Greg, el amigo de Roy, pescador, fotógrafo, escritor y carpintero cajún, se niega a trabajar en cualquier otro lugar, a pesar de las dificultades. Greg dice que el pantano es un lugar espiritual para los cajunes. Cierro los ojos para oler el pantano y trato de interiorizar la sensación: barro, cangrejos, jacinto de agua, caimanes, humedad, sol caliente, brisa fresca y húmeda, tierra, cipreses, agua.

Agua.

Las inundaciones anuales proporcionan un buen ambiente para que los cangrejos se reproduzcan y crezcan. Sin embargo, en los últimos años, las inundaciones han traído sedimentos adicionales a la cuenca y han enterrado los criaderos de cangrejos o las inundaciones no han llegado en absoluto, agotando el oxígeno y la frescura del agua. Y todo se debe al control humano del flujo de agua.

"Cierro los ojos para oler el pantano y trato de interiorizar el sentimiento".

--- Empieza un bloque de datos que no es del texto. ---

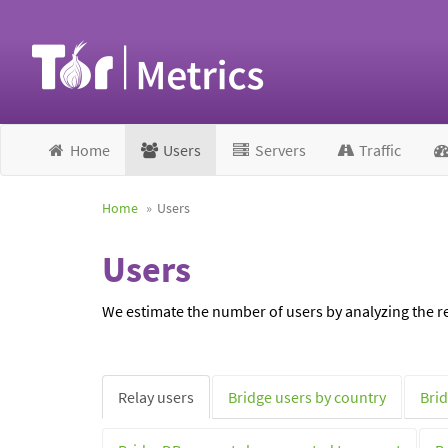
Home
Users
Servers
Traffic
Home
Users
Users
We estimate the number of users by analyzing the re
Relay users
Bridge users by country
Brid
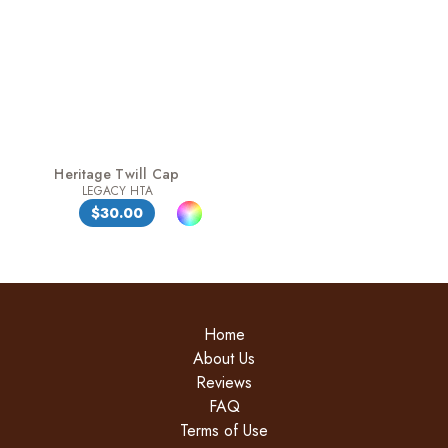
Heritage Twill Cap
LEGACY HTA
$30.00
Home
About Us
Reviews
FAQ
Terms of Use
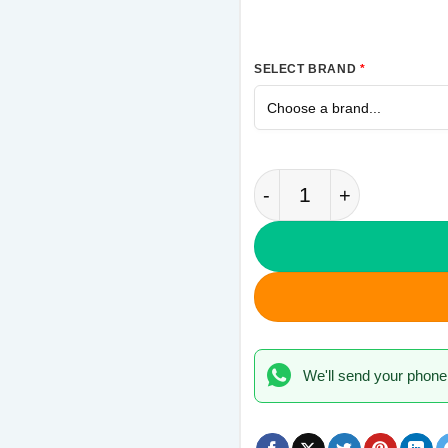
SELECT BRAND
*
Thor Hammer Samsung
We'll send your phone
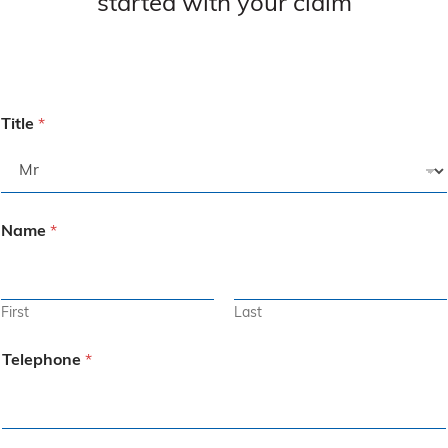
started with your claim
Title
*
Name
*
First
Last
Telephone
*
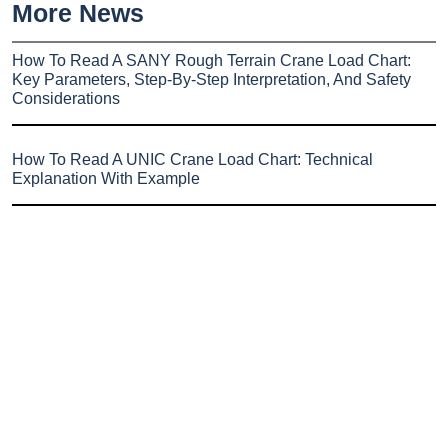
More News
How To Read A SANY Rough Terrain Crane Load Chart:
Key Parameters, Step-By-Step Interpretation, And Safety
Considerations
How To Read A UNIC Crane Load Chart: Technical
Explanation With Example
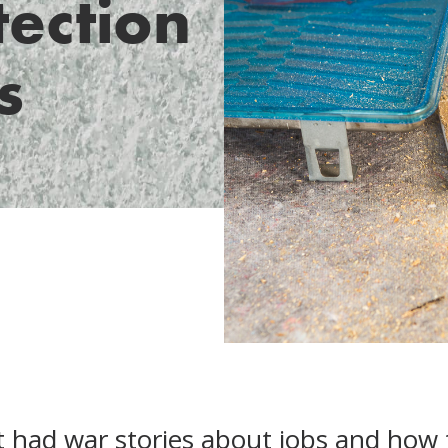
tection
s
t had war stories about jobs and how 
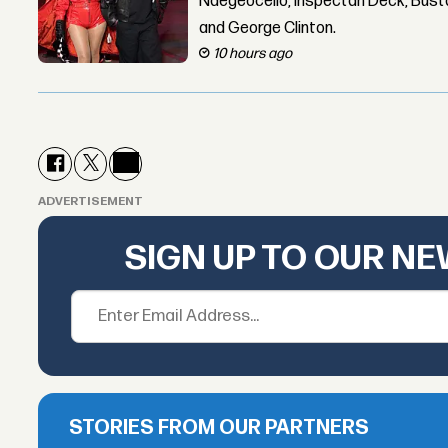
Ndegeocello, Inspectah Deck, Busta
and George Clinton.
10 hours ago
ADVERTISEMENT
SIGN UP TO OUR N
STORIES FROM OUR PARTNERS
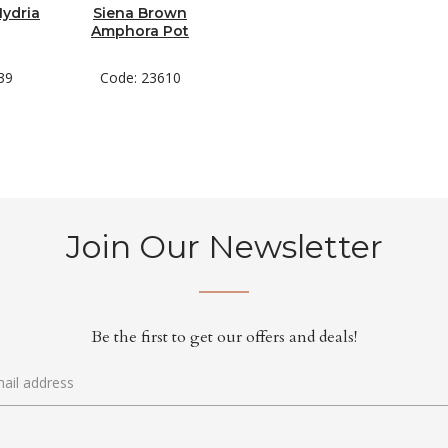
Hydria
Siena Brown
Amphora Pot
39
Code: 23610
Join Our Newsletter
Be the first to get our offers and deals!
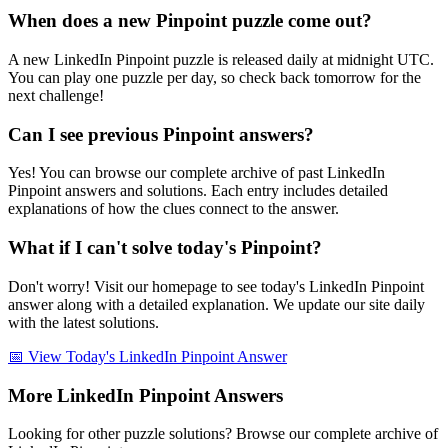
When does a new Pinpoint puzzle come out?
A new LinkedIn Pinpoint puzzle is released daily at midnight UTC.
You can play one puzzle per day, so check back tomorrow for the
next challenge!
Can I see previous Pinpoint answers?
Yes! You can browse our complete archive of past LinkedIn
Pinpoint answers and solutions. Each entry includes detailed
explanations of how the clues connect to the answer.
What if I can't solve today's Pinpoint?
Don't worry! Visit our homepage to see today's LinkedIn Pinpoint
answer along with a detailed explanation. We update our site daily
with the latest solutions.
📅 View Today's LinkedIn Pinpoint Answer
More LinkedIn Pinpoint Answers
Looking for other puzzle solutions? Browse our complete archive of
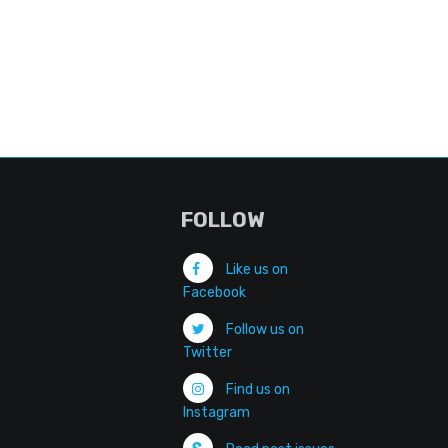
FOLLOW
Like us on
Facebook
Follow us on
Twitter
Find us on
Instagram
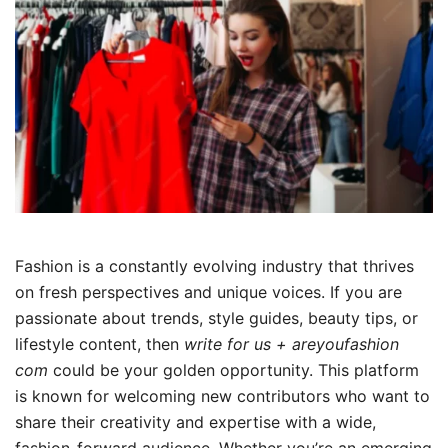
Fashion is a constantly evolving industry that thrives
on fresh perspectives and unique voices. If you are
passionate about trends, style guides, beauty tips, or
lifestyle content, then
write for us + areyoufashion
com
could be your golden opportunity. This platform
is known for welcoming new contributors who want to
share their creativity and expertise with a wide,
fashion-forward audience. Whether you’re an emerging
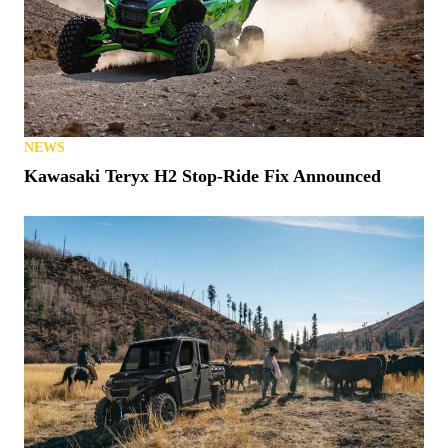
NEWS
Kawasaki Teryx H2 Stop-Ride Fix Announced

Greg se apoya con la escritura, la fotografía y el rescate de troncos de ciprés hundidos para convertirlos en arte y muebles. Roy tuvo que aceptar un trabajo como encargado de mantenimiento de un hotel. Pero ambos hombres hacen tiempo para pescar y enseñar a los visitantes sobre el Atchafalaya.
Mientras trabajan, esperan saber si el petróleo del derrame de petróleo de BP en el Golfo se filtrará a la Cuenca.

“Depende de si las corrientes fluviales pueden mantener el petróleo fuera del Golfo. Si el nivel del agua en el Atchafalaya baja mucho a fines del verano y principios del otoño, el petróleo podría arrastrarse río arriba hacia la cuenca. Eso probablemente tendría un efecto devastador en toda la vida en el agua, incluido el cangrejo de río ”, dice Greg. "Ya hay mucho petróleo en los pantanos, a lo largo del Golfo, y un huracán podría esparcirlo hacia el norte en los pantanos de la Cuenca".

Roy saca una trampa para cangrejos; solo hay un puñado de cangrejos en ella. Baja la trampa al agua sin vaciarla.

Quizás mañana haya más.

Conexión comunitaria:

Las acciones humanas ponen en peligro nuestros propios hábitats y medios de vida, así como los hábitats de los animales. Lea sobre otros lugares amenazados en 9 lugares para experimentar ahora antes de que literalmente desaparezcan.

Ver el vídeo: A visit to the Atchafalaya Swamp Base (Octubre 2020).